(Page-level text extractions)
====

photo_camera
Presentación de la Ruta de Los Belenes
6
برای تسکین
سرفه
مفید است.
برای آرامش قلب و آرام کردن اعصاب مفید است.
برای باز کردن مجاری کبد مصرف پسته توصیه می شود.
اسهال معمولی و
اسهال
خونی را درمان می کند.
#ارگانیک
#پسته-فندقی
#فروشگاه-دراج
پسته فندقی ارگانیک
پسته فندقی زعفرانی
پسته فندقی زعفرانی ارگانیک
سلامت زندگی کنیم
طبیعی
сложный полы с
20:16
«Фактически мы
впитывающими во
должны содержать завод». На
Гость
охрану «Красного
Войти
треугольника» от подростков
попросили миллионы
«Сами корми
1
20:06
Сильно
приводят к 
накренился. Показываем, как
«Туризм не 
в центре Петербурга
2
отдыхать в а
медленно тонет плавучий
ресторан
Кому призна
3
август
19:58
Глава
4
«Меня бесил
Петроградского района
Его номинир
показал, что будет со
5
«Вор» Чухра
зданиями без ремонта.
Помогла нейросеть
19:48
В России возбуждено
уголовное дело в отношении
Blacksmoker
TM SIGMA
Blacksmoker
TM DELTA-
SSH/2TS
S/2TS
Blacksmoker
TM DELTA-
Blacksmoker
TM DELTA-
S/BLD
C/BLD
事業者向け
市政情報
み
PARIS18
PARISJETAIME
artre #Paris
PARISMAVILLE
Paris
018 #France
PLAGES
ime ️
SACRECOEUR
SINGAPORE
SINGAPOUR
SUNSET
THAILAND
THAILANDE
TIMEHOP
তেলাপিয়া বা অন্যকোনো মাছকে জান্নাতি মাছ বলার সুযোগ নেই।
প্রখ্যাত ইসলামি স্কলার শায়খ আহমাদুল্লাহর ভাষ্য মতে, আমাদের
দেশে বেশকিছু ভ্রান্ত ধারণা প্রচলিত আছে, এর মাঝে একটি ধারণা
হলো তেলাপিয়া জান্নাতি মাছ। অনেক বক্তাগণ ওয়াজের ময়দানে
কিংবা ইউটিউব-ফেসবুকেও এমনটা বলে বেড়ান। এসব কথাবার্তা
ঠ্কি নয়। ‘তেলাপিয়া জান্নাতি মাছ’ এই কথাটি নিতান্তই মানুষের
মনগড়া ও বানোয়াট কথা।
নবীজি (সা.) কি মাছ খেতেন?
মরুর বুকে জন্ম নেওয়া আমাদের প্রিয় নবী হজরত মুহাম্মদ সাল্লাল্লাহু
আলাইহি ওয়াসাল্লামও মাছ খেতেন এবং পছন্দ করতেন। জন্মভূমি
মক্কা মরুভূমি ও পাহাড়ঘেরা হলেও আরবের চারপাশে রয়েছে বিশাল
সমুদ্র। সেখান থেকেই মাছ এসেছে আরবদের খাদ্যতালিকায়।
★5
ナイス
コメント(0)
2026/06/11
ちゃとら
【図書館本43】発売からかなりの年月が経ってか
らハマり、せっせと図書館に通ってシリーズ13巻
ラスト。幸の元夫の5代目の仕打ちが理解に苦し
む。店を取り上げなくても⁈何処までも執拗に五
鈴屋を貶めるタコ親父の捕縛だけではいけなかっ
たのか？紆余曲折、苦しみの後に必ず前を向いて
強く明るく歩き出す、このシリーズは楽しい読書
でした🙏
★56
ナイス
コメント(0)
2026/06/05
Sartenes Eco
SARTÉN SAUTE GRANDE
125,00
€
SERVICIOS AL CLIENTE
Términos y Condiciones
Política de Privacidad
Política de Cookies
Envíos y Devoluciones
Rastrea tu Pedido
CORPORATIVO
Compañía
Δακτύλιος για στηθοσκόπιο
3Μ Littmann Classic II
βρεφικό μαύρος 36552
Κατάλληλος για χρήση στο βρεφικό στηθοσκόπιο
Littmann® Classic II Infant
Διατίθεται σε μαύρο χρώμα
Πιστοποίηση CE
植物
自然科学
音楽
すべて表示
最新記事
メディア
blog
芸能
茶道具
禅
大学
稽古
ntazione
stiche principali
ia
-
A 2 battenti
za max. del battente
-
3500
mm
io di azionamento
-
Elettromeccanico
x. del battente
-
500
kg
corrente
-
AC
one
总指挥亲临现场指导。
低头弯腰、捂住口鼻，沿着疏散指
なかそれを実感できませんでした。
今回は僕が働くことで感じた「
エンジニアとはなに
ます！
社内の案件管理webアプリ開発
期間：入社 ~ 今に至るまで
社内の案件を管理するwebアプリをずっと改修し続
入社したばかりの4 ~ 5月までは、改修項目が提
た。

====

> [BRIEF] Both end lines included, restate word for word the lines above from the line with "برای آرامش قلب و آرام کردن اعصاب مفید است." to the line with "মক্কা মরুভূমি ও", and nothing else.

> [WRITTEN ANSWER]
برای آرامش قلب و آرام کردن اعصاب مفید است.
برای باز کردن مجاری کبد مصرف پسته توصیه می شود.
اسهال معمولی و
اسهال
خونی را درمان می کند.
#ارگانیک
#پسته-فندقی
#فروشگاه-دراج
پسته فندقی ارگانیک
پسته فندقی زعفرانی
پسته فندقی زعفرانی ارگانیک
سلامت زندگی کنیم
طبیعی
сложный полы с
20:16
«Фактически мы
впитывающими во
должны содержать завод». На
Гость
охрану «Красного
Войти
треугольника» от подростков
попросили миллионы
«Сами корми
1
20:06
Сильно
приводят к 
накренился. Показываем, как
«Туризм не 
в центре Петербурга
2
отдыхать в а
медленно тонет плавучий
ресторан
Кому призна
3
август
19:58
Глава
4
«Меня бесил
Петроградского района
Его номинир
показал, что будет со
5
«Вор» Чухра
зданиями без ремонта.
Помогла нейросеть
19:48
В России возбуждено
уголовное дело в отношении
Blacksmoker
TM SIGMA
Blacksmoker
TM DELTA-
SSH/2TS
S/2TS
Blacksmoker
TM DELTA-
Blacksmoker
TM DELTA-
S/BLD
C/BLD
事業者向け
市政情報
み
PARIS18
PARISJETAIME
artre #Paris
PARISMAVILLE
Paris
018 #France
PLAGES
ime ️
SACRECOEUR
SINGAPORE
SINGAPOUR
SUNSET
THAILAND
THAILANDE
TIMEHOP
তেলাপিয়া বা অন্যকোনো মাছকে জান্নাতি মাছ বলার সুযোগ নেই।
প্রখ্যাত ইসলামি স্কলার শায়খ আহমাদুল্লাহর ভাষ্য মতে, আমাদের
দেশে বেশকিছু ভ্রান্ত ধারণা প্রচলিত আছে, এর মাঝে একটি ধারণা
হলো তেলাপিয়া জান্নাতি মাছ। অনেক বক্তাগণ ওয়াজের ময়দানে
কিংবা ইউটিউব-ফেসবুকেও এমনটা বলে বেড়ান। এসব কথাবার্তা
ঠ্কি নয়। ‘তেলাপিয়া জান্নাতি মাছ’ এই কথাটি নিতান্তই মানুষের
মনগড়া ও বানোয়াট কথা।
নবীজি (সা.) কি মাছ খেতেন?
মরুর বুকে জন্ম নেওয়া আমাদের প্রিয় নবী হজরত মুহাম্মদ সাল্লাল্লাহু
আলাইহি ওয়াসাল্লামও মাছ খেতেন এবং পছন্দ করতেন। জন্মভূমি
মক্কা মরুভূমি ও পাহাড়ঘেরা হলেও আরবের চারপাশে রয়েছে বিশাল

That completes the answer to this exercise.